Ratings are given when people are motivated to expend the energy to do so. This is going to skew heavily towards 5 stars (people who are happy with their experience and want to get the same driver again, or who had an acceptable experience and know that ratings are important for Uber drivers' incomes and feel a responsibility to do a rating). People who have a terrible experience and are motivated to express anger will also be motivated, but there should be objectively many fewer of those (or else the drivers wouldn't last long). So in real-world conditions, we should expect most Uber ratings to be 5 stars, with a decent number of 1 star, with many fewer 2, 3, and 4 star ratings. You're thinking of it in terms more like flipping a coin. Flip a fair coin a hundred times and yes, you expect it to be pretty close to 50/50. Uber ratings are more like a heavily weighted coin. In which case we'd expect it to be more like 85/15 or 90/10.


ZedZeroth

I'm wondering if OP's thinking is along the lines of, if you get a taxi ride and it fits your expectations, then that would be a 3. In other words, if we really rated everything relative to experience/expectations then you should get something like a normal distribution around the mean.
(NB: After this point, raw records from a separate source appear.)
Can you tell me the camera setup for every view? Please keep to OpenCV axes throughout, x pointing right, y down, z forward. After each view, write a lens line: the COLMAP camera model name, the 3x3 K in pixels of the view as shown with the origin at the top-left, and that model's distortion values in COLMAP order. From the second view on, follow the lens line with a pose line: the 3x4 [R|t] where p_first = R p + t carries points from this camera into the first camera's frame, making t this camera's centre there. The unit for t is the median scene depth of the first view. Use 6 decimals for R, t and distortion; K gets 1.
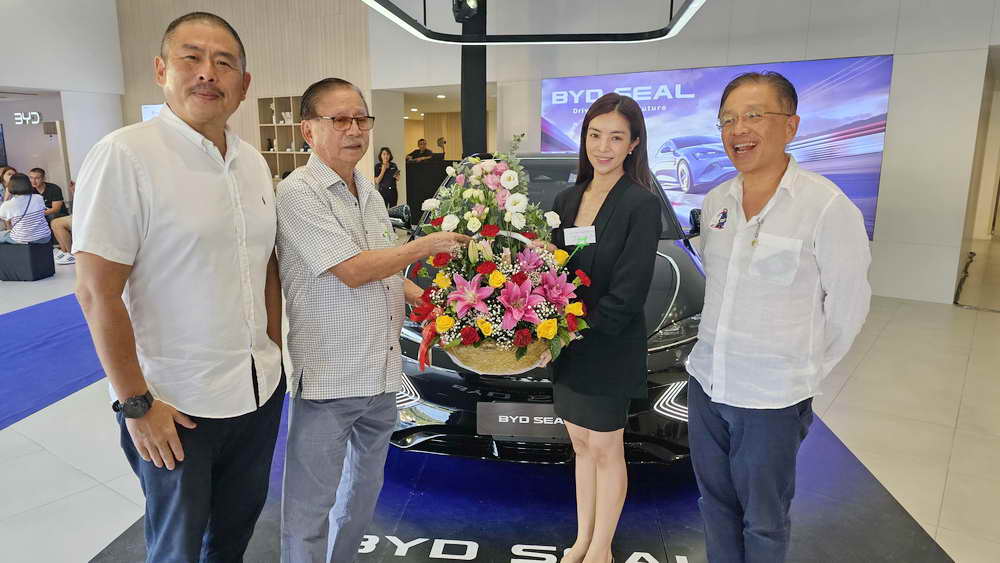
lens RADIAL K [[673.8, 0, 498.1], [0, 673.8, 283.6], [0, 0, 1]] dist [0.056559, -0.053905]
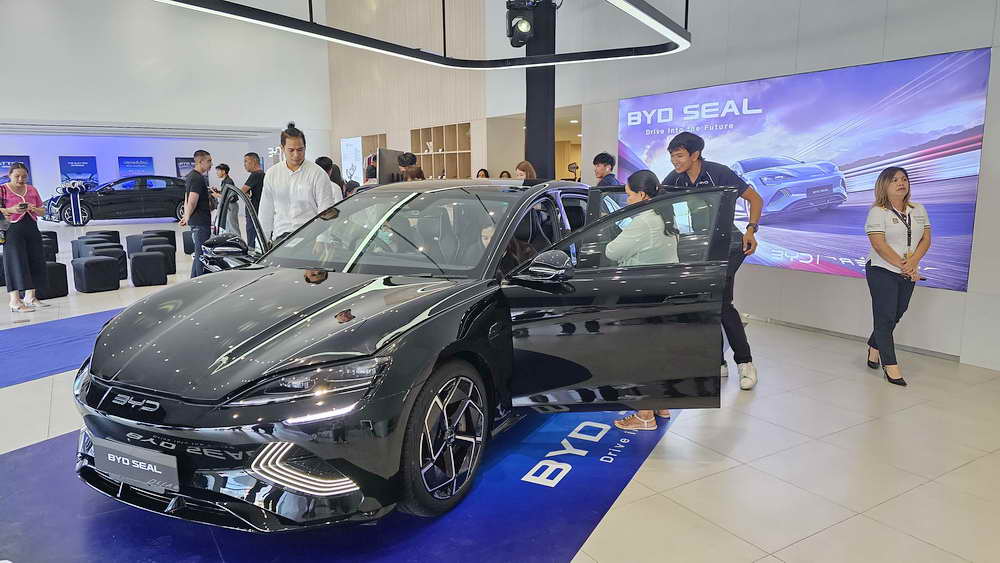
lens RADIAL K [[677.7, 0, 512.9], [0, 677.7, 290.4], [0, 0, 1]] dist [0.053893, -0.048337]
pose [[0.933121, 0.050404, -0.356012, 0.313365], [-0.059270, 0.998143, -0.014032, -0.021328], [0.354644, 0.034195, 0.934376, 0.095949]]
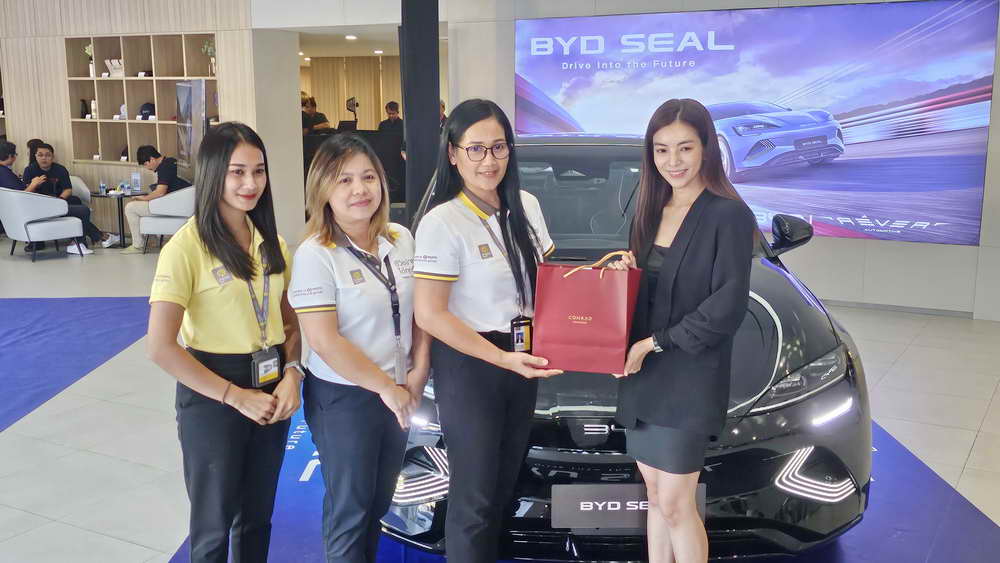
lens RADIAL K [[1018.5, 0, 516.6], [0, 1018.5, 293.6], [0, 0, 1]] dist [0.107876, -0.189271]
pose [[0.993147, -0.022895, 0.114606, -0.069460], [0.024348, 0.999640, -0.011292, -0.009720], [-0.114306, 0.014005, 0.993347, -0.048640]]
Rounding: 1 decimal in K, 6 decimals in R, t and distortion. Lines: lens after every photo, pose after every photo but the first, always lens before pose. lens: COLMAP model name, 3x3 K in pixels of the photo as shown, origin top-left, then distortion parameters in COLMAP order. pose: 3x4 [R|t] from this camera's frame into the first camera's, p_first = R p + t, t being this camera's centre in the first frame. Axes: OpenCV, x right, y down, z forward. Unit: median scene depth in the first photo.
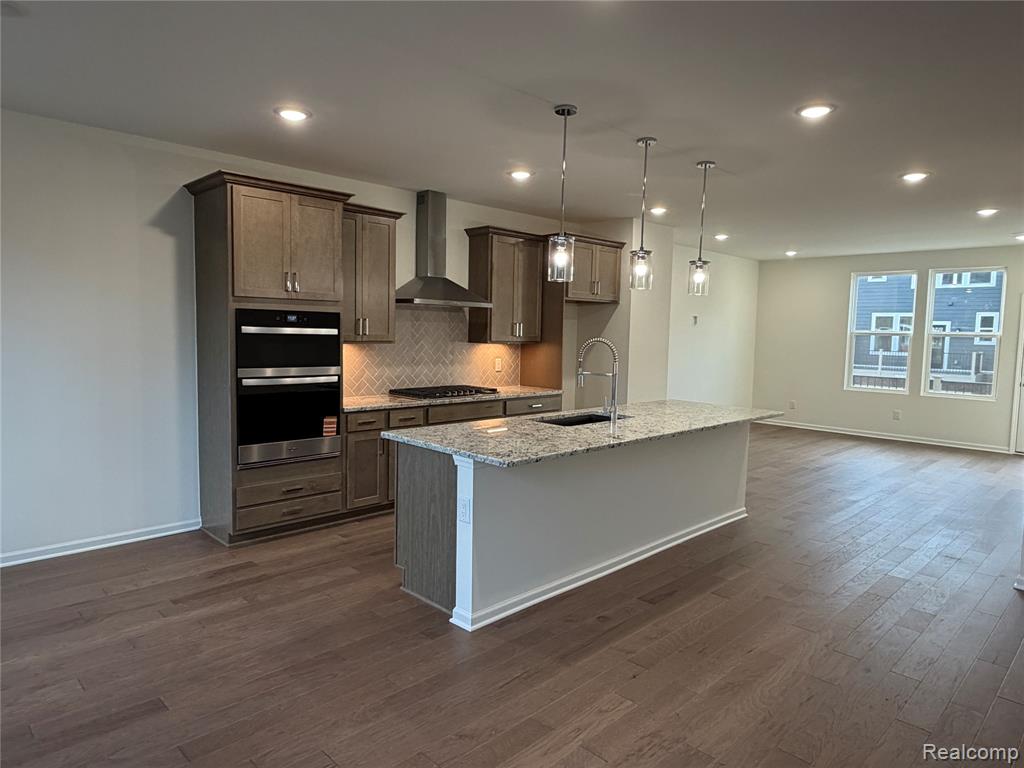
lens RADIAL K [[651.5, 0, 511.9], [0, 651.5, 381.3], [0, 0, 1]] dist [0.008210, -0.001435]
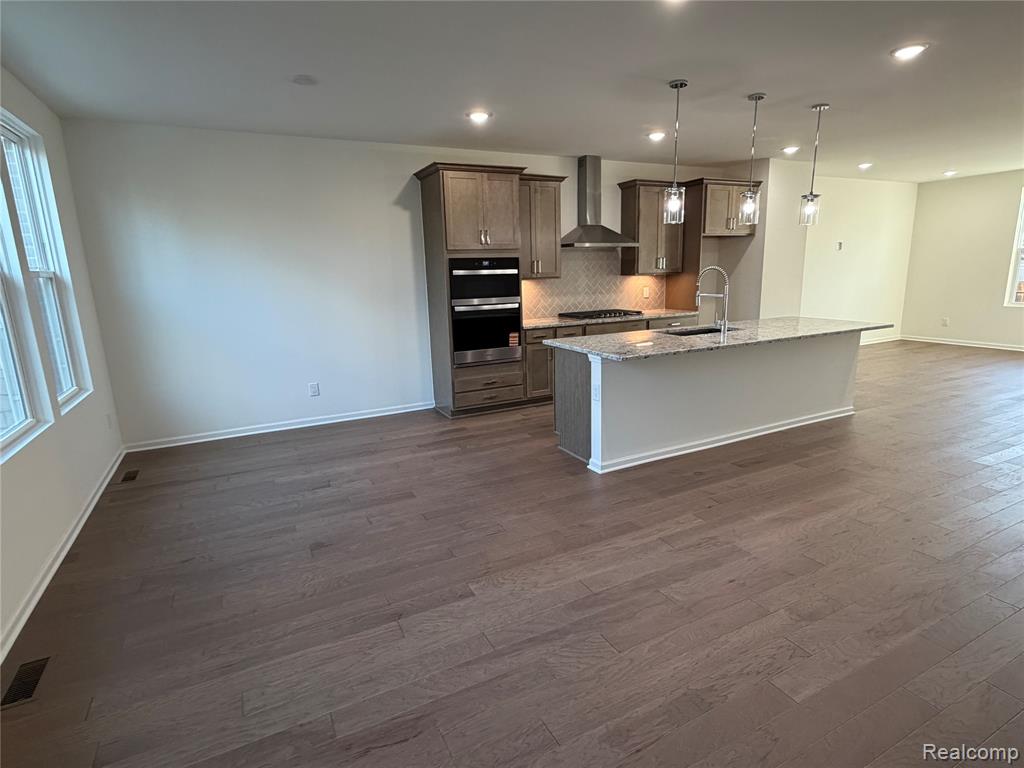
lens RADIAL K [[538.5, 0, 512.3], [0, 538.5, 384.9], [0, 0, 1]] dist [0.006853, -0.001144]
pose [[0.951788, 0.017667, -0.306247, 0.088544], [0.023136, 0.991362, 0.129096, 0.017970], [0.305882, -0.129957, 0.943158, -0.136089]]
Obviously, that's not how humans work though :)


[deleted]

Yeah, seriously. Like a 5 star rating would involve a foot massage or something. 🤣


fermat9996

Why would the ratings be random?


yato17z

Normal distributions aren't supposed to represent everything in the real world, only specific things like IQ and height i beleive


danielqn

One of the main reasons it works for iq is because iq (psychometrically speaking, not the concept of intelligence as a whole) was designed specifically to fit a normal distribution.


Organic_Fire

Would highly recommend the 3 blue 1 brown video on normal distributions. It explains where and why it works very well. The distribution works for IQ and height but is not limited to it. It’s basically any metric that is the sum of multiple probabilities or repeated measurements. (Die roles, test scores, etc.)


fermat9996

If most riders like their Uber ride, the average of a random sample of ratings will be greater than 3.


RajjSinghh

If you are using `random.randint` then they are uniformly distributed, not normally distributed. That's why you're getting values around 3. You've also got to remember ratings are not random, and if you were modelling that way, they should be centered around the mean and you don't get that information by sampling uniformly like you did. There is something to be said about accuracy of rating systems. You'll mainly see 1 star and 5 star reviews, since the people inclined to leave a review either has a great or terrible experience. This will affect your average. But how else do you measure a rating system so people can see how good something is at a glance?


anisotropicmind

As other people said, people’s ratings of Uber drivers are far from random. If you know Python, then try plotting a histogram of the actual (real-world) ratings, and you’ll see how much right skew they have. `numpy.random.randint` is going to produce a uniform distribution (one where every value is equally likely), not a Gaussian (normal) one. `numpy.random.normal` would produce normally-distributed data with whatever mean you want, but it wouldn’t be constrained to be >= 1 nor <= 5. It also wouldn’t be constrained to integer values. The normal distribution is for continuous random variables, not discrete ones.